→ THE TASK: Bring together every line in the data that includes "format".

Records contained in a dataset
════════
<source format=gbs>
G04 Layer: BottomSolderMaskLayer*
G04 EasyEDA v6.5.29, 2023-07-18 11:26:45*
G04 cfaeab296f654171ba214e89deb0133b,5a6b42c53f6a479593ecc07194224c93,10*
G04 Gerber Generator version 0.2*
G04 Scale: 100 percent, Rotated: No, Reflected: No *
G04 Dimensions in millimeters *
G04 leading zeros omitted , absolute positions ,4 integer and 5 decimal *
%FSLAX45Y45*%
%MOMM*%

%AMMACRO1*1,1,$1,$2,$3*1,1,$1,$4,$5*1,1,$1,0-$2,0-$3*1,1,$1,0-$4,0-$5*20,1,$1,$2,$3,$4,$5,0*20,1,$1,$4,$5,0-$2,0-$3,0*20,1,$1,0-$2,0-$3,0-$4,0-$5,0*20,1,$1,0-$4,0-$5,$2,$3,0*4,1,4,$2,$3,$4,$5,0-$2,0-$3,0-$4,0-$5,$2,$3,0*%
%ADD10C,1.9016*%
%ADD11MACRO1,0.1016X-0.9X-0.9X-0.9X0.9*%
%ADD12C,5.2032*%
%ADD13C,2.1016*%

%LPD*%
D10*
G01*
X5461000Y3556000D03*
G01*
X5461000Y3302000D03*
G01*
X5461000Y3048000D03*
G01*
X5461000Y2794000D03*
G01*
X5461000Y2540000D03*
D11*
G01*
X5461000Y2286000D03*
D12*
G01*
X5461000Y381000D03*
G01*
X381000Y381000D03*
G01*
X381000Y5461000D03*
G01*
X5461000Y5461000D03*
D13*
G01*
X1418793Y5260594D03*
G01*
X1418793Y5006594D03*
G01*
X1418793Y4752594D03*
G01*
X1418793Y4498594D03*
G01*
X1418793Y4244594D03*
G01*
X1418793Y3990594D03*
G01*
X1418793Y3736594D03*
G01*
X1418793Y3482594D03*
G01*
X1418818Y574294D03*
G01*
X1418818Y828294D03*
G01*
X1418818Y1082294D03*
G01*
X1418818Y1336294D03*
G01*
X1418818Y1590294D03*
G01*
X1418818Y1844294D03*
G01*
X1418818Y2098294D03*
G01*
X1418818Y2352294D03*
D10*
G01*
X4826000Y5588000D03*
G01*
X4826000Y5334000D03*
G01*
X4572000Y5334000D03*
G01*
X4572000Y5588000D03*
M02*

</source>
════════
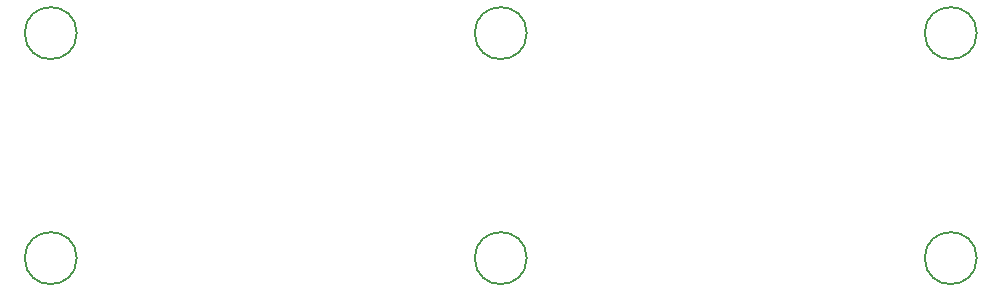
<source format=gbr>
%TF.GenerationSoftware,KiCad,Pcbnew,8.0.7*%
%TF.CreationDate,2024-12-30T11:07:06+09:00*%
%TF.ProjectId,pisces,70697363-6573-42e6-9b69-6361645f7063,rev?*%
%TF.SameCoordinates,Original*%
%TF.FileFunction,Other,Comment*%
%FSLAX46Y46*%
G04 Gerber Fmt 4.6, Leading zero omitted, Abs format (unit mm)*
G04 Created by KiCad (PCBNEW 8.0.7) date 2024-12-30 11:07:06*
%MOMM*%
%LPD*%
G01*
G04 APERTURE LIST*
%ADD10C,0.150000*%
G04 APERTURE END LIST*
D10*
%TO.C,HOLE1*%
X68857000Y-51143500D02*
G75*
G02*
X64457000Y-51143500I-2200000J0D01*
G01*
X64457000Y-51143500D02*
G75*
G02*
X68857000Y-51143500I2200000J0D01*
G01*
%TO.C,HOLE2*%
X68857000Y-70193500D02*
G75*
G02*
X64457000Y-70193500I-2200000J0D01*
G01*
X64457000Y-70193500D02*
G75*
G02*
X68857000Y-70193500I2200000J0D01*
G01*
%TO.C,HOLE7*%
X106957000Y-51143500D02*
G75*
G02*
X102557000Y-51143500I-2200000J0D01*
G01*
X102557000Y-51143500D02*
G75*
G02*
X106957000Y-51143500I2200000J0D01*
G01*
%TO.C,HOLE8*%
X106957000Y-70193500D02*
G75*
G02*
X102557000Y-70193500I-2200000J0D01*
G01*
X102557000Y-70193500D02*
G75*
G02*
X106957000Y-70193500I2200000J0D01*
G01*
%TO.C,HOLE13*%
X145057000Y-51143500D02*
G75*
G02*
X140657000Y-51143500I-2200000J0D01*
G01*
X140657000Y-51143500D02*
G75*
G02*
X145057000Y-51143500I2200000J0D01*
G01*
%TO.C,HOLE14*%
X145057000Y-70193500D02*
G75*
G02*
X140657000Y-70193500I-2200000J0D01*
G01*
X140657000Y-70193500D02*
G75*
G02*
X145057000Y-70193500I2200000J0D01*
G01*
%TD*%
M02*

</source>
════════
→ OUTPUT FOR THIS TASK:
<source format=gbs>
<source format=gbr>
G04 Gerber Fmt 4.6, Leading zero omitted, Abs format (unit mm)*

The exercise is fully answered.